While all iPods are susceptible to scratches, I can attest that the iPod Nano is unusually sensitive to cosmetic damage, especially the black model. Within 24 hours, my 4 gigabyte black model had an unusual number of scratches, especially across the screen, which compromised the picture and album art viewing quality that Apple boasts. This did not happen through unusually rough handling. I’m pretty careful with my iPods, and my Nano acquired most of its scratches while being toted in the breast pocket of a dress shirt after only one day.
I used Novus scratch remover with mild success, but Todd Daily reports quite a bit of success in restoring his Nano with a $4 can of Brasso.
This became so frustrating I returned my Nano, and invested an additional $50 for the fourth generation 20 gigabyte color model. It immediately went into a white iSkin case, and now I can sync my entire 7 gigabyte iTunes library without having to worry about trimming the fat, like I did with the Nano.
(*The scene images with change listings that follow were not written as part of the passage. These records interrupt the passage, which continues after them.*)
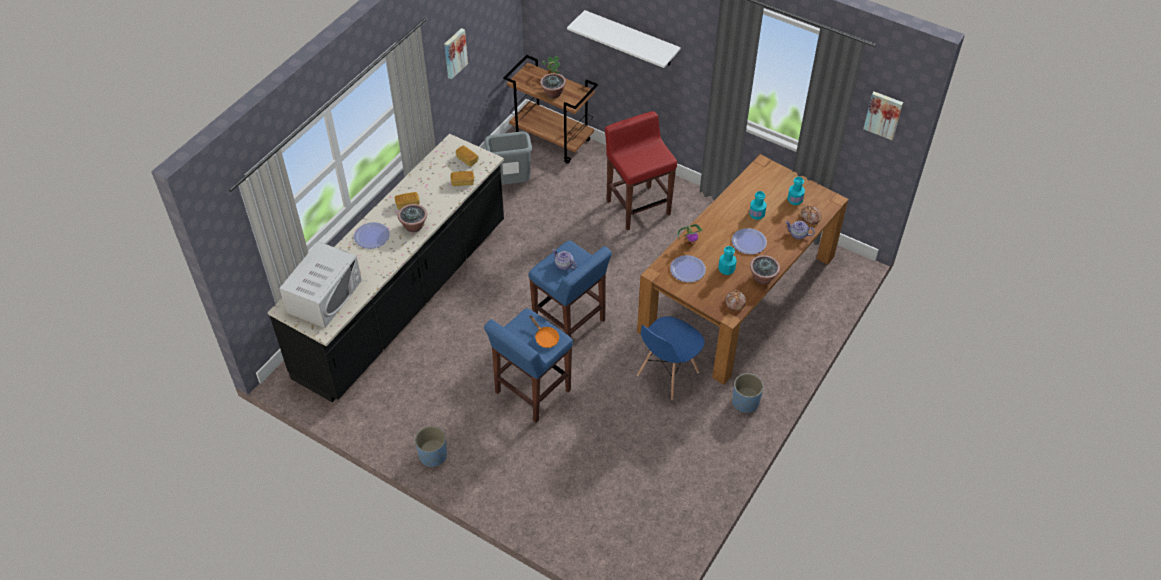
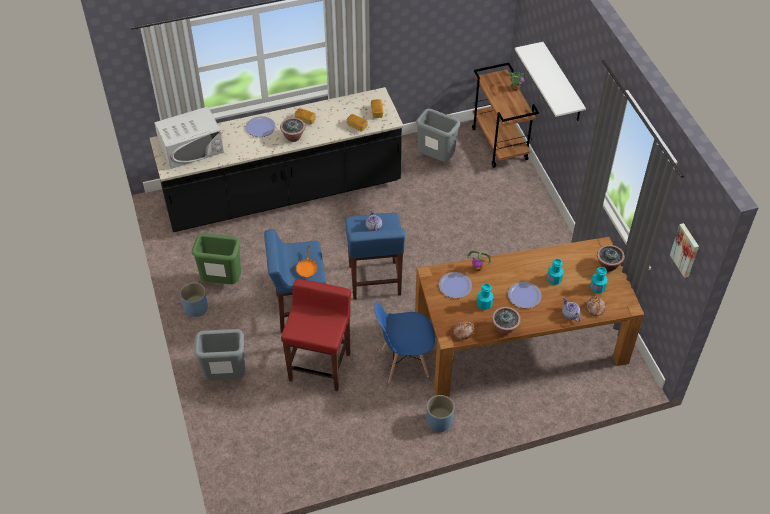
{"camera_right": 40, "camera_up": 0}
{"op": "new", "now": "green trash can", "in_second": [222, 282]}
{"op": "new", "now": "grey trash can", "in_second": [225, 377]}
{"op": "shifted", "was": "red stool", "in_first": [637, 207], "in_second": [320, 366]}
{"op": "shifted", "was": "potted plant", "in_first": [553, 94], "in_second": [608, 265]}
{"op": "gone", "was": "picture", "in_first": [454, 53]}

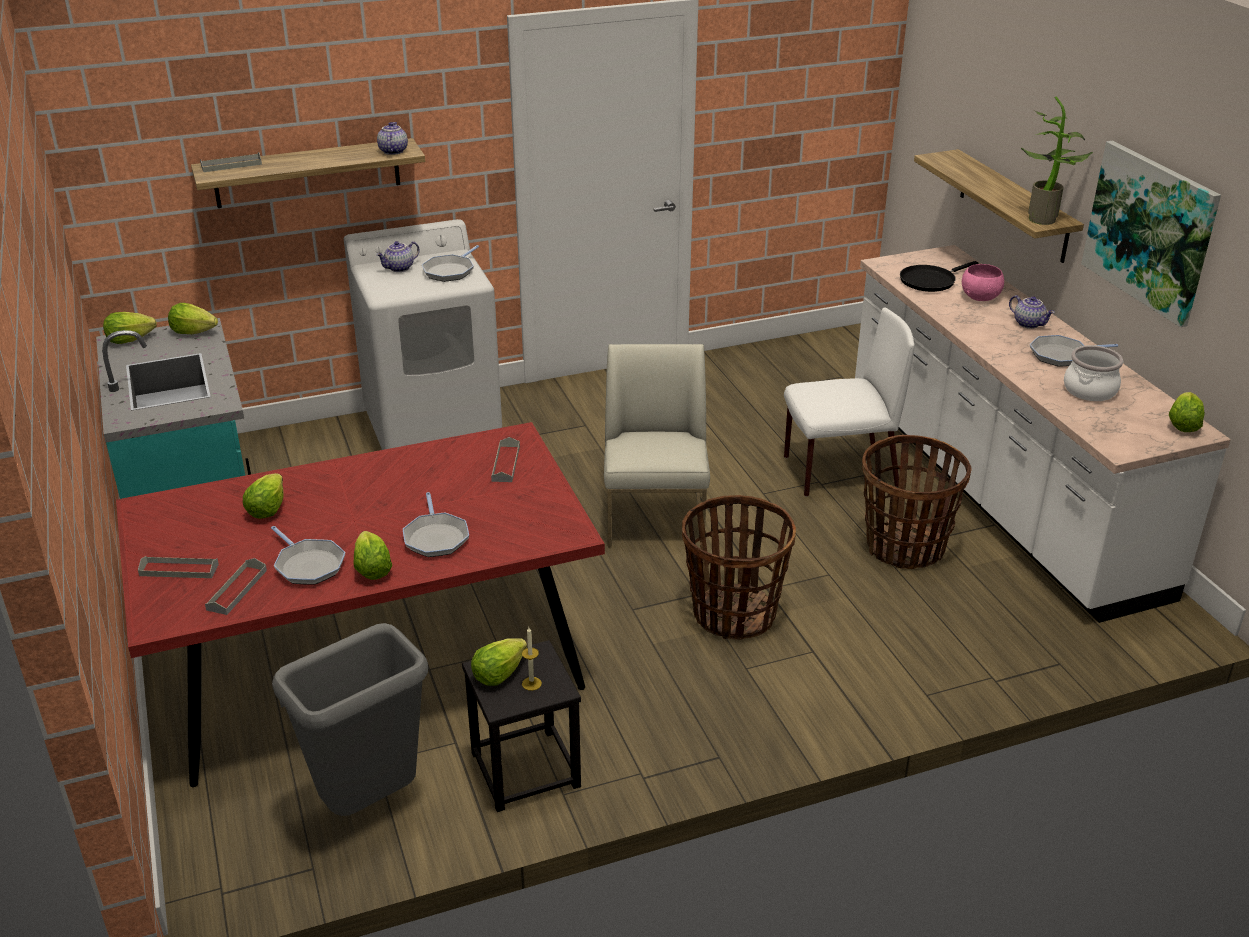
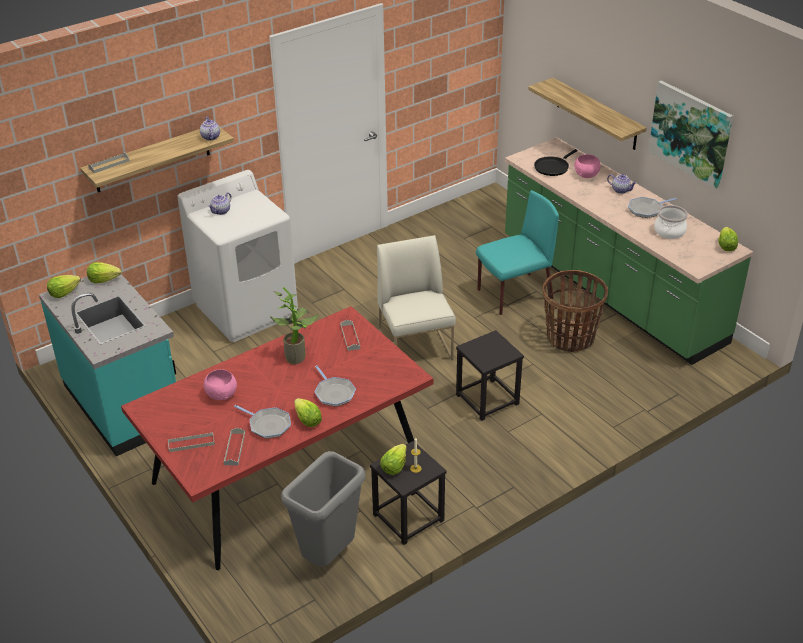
{"camera_right": -15, "camera_up": 5}
{"op": "swapped", "was": "lettuce", "now": "pink bowl", "in_first": [267, 509], "in_second": [221, 394]}
{"op": "shifted", "was": "potted plant", "in_first": [1045, 218], "in_second": [297, 356]}
{"op": "swapped", "was": "basket", "now": "black stool", "in_first": [733, 614], "in_second": [487, 400]}
{"op": "repainted", "was": "white chair", "now": "turquoise chair", "in_first": [838, 472], "in_second": [514, 294]}
{"op": "repainted", "was": "white counter", "now": "green counter", "in_first": [995, 490], "in_second": [609, 290]}
{"op": "gone", "was": "frying pan", "in_first": [450, 271]}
It’s nice not to have to worry about space limitations.
Apple’s response to the scratch-prone Nano has been a little disappointing. While I’m pleased that they have offered to allow users with cracked screens (another flaw, purportedly limited to only a relatively few Nanos as the result of a vendor problem), Apple’s response to scratches is “buy one of our fine cases.” The problem with this, however, is that the Apple Store has a 5-6 week-long delay in shipping its Nano Tubes.